*PASSAGE GIVEN*
Is there a way to characterise this "anything" , you're talking about.

\int \int f^{2}(x,y) dx\,dy

Some norm on the probability space ?
 
You wouldn't use it as a norm (the L^2 norm), having a probability space implies that you are using the L^1 norm (and that this norm equals one).

The integral of the squared PDF can however be interpreted as a measure of the average probability density of the PDF, i.e. how concentrated the probability is. Further more, you know that it will be larger or equal to the average probability density of a constant PDF:

\int \int f^{2}(x,y) dx\,dy \geq 1 / \int \int dx\,dy
 
Just a question: you seem to be automatically assuming that the density is a joint density of two variables, hence you write

<br /> \iint f^2(x,y) \, dxdy<br />

If, however, you consider a univariate density, the proper expression for the integral of the density squared is

<br /> \int f^2(x) \, dx<br />
 
Yes I'm talking about the bivariate bounded probability density function (pdf) f(x,y).

Sorry I can't understand the difference between L1 or L2 norm on the probability space.

About not using the L2 norm , I thought that the pdf could be written as
\int^{b}_{a} \int^{b}_{a} f^{2}(x,y)dxdy =\int^{b}_{a} \int^{b}_{a} |f^{2}(x,y)|dxdy=||f||^2
which looks like the L2 norm , more than the L1 norm.

*DATASET EXTRACT*
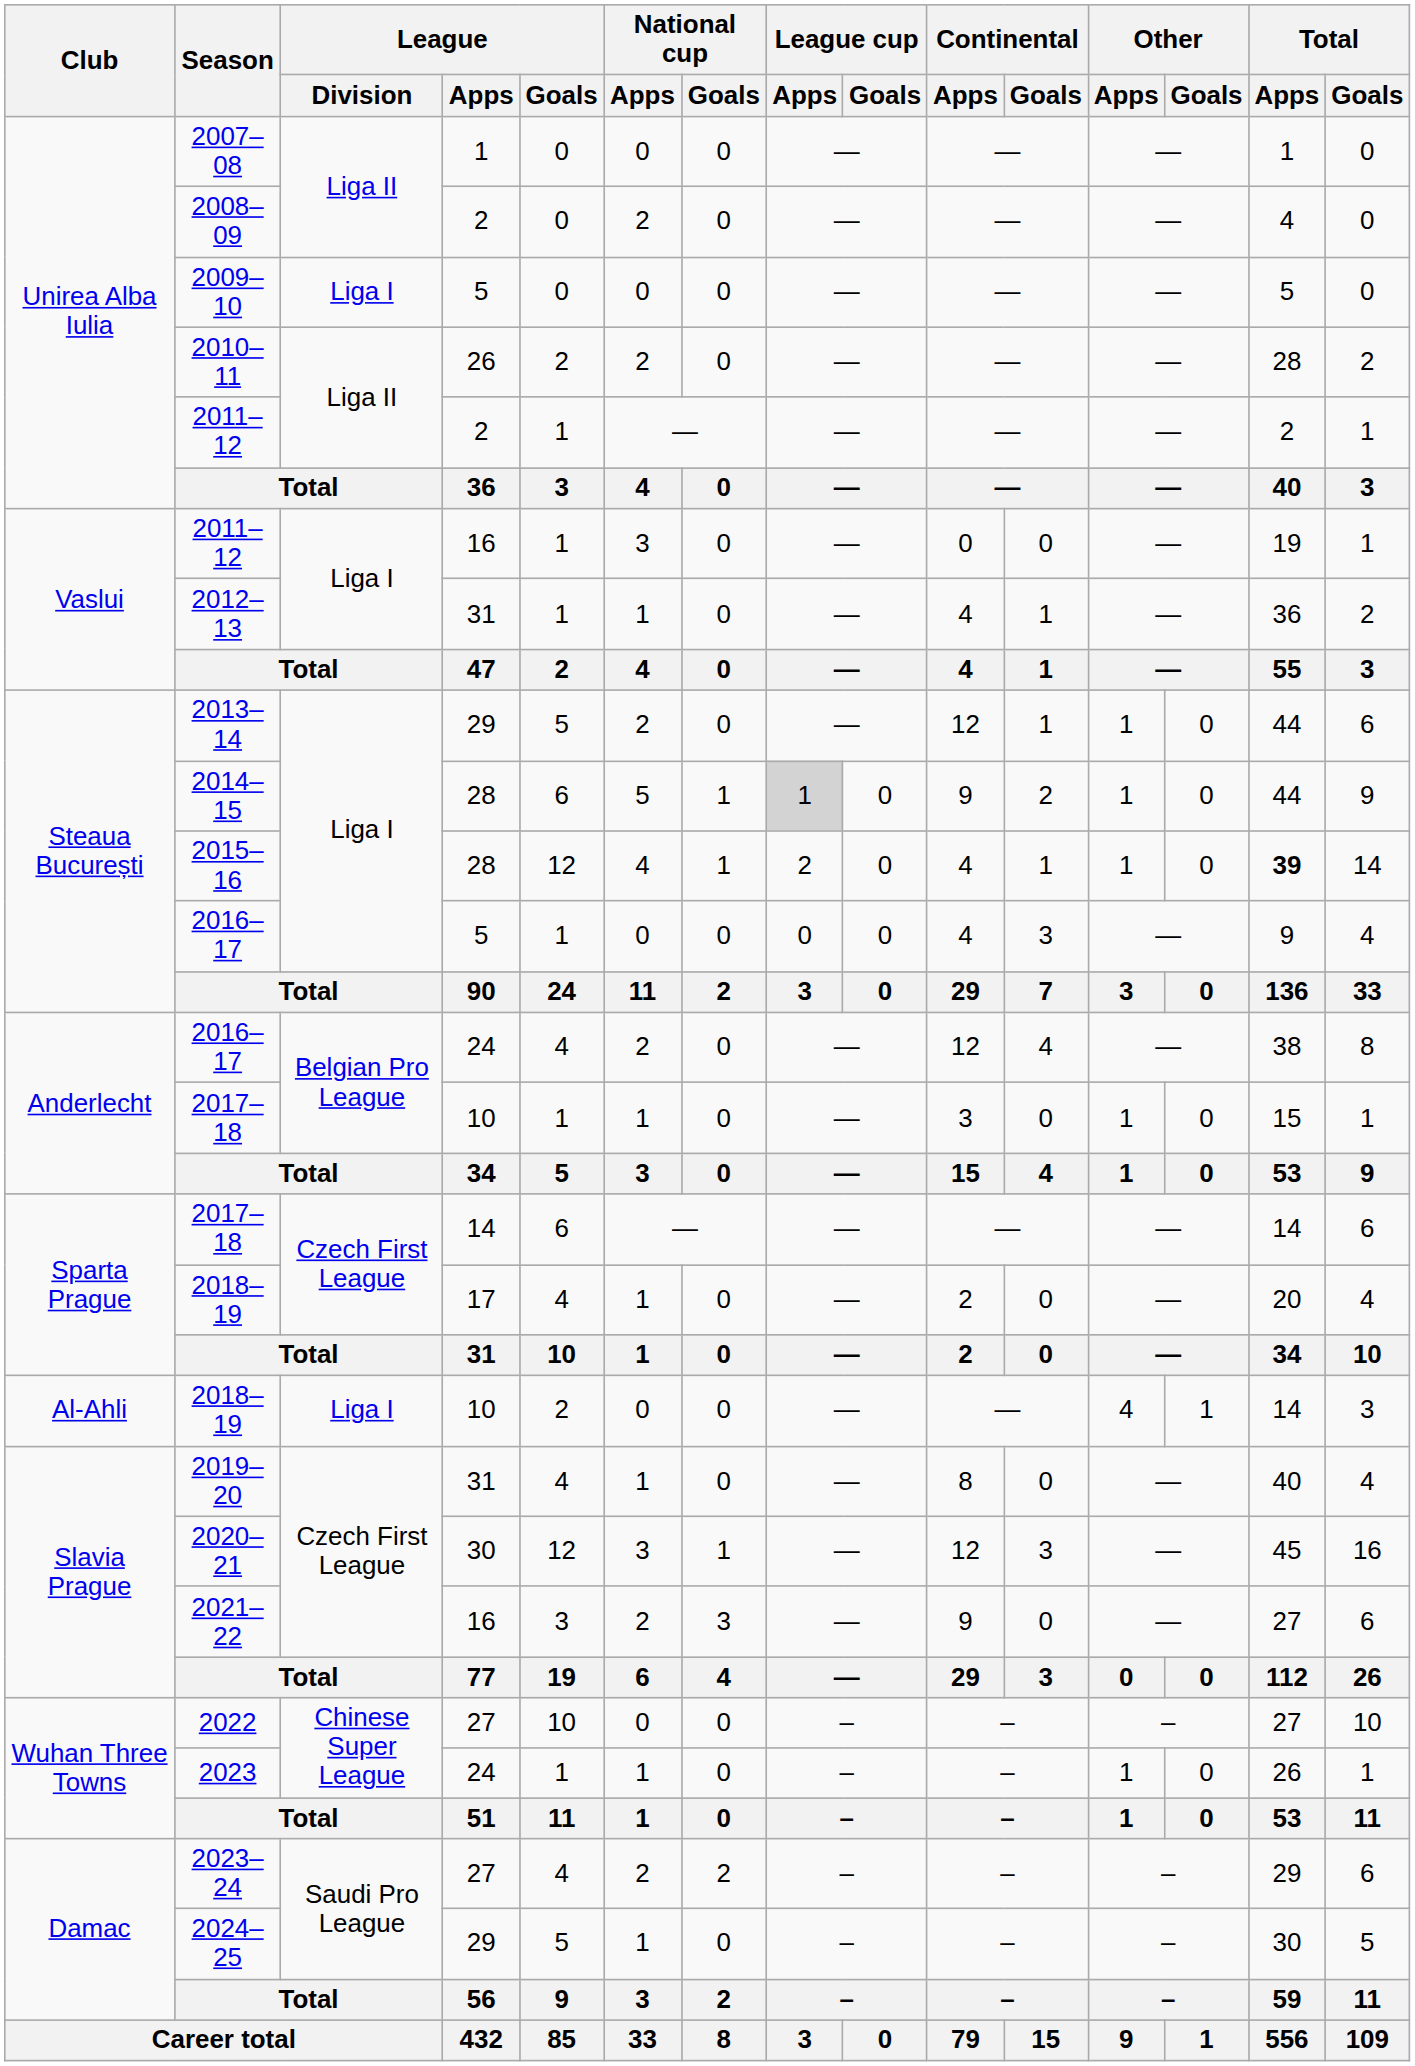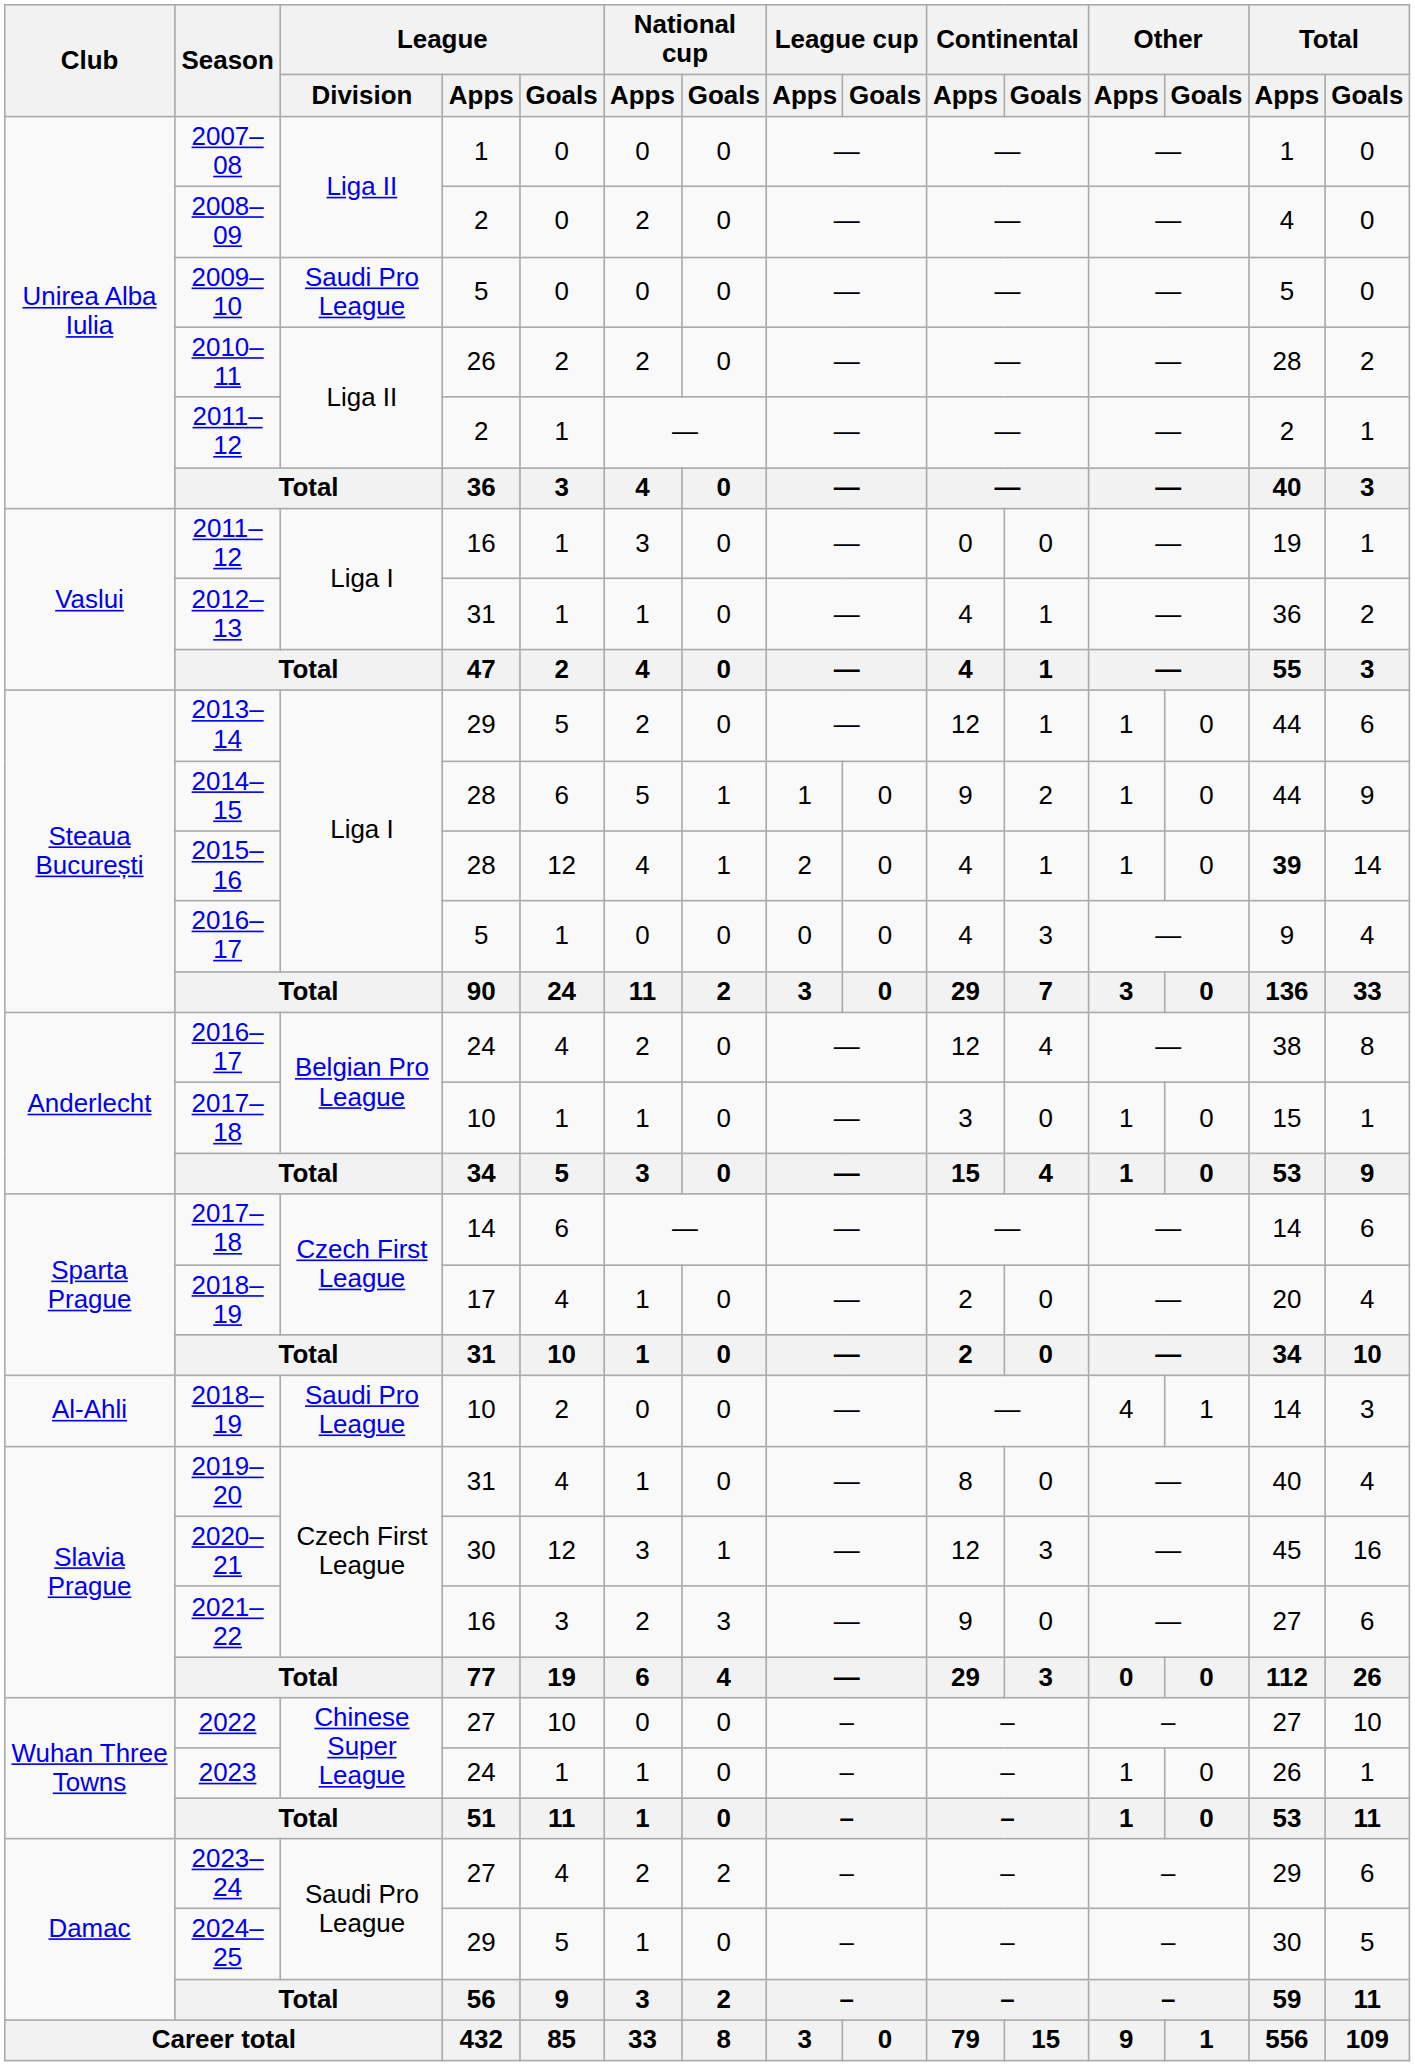2009–10 | League / Division: Liga I -> Saudi Pro League
2014–15 | League cup / Apps: lightgrey background -> no background
2018–19 / 10 | League / Division: Liga I -> Saudi Pro League
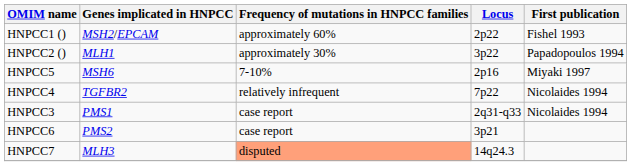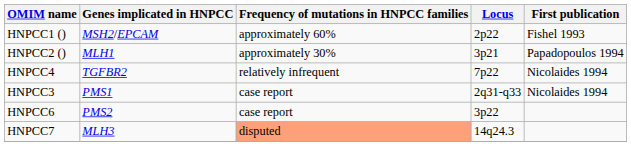HNPCC2 () | Locus: 3p22 -> 3p21
- row: HNPCC5 | MSH6 | 7-10% | 2p16 | Miyaki 1997
HNPCC6 | Locus: 3p21 -> 3p22
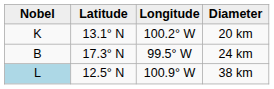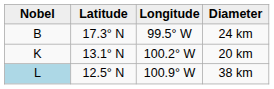rows swapped: 24 km <-> 20 km
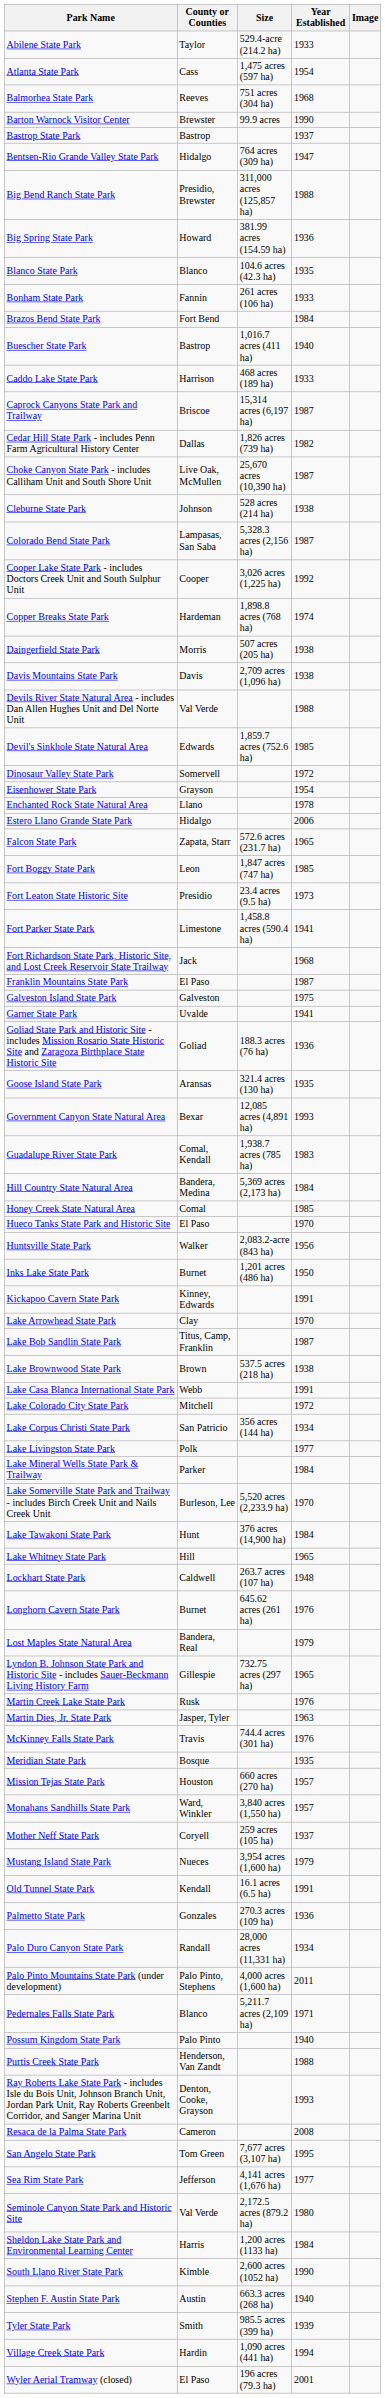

*TASK DIRECTIONS*
Answer these from the forum thread on the squared density integral:
(a) According to the thread, which norm does having a probability space imply, and what does that norm equal?
(b) How does the thread say the integral of the squared PDF can be interpreted?
(c) What kind of density function does the poster say they are talking about?

*EXERCISE ANSWER*
(a) The L^1 norm, which equals one.
(b) As a measure of the average probability density of the PDF, that is, how concentrated the probability is.
(c) The bivariate bounded probability density function f(x,y).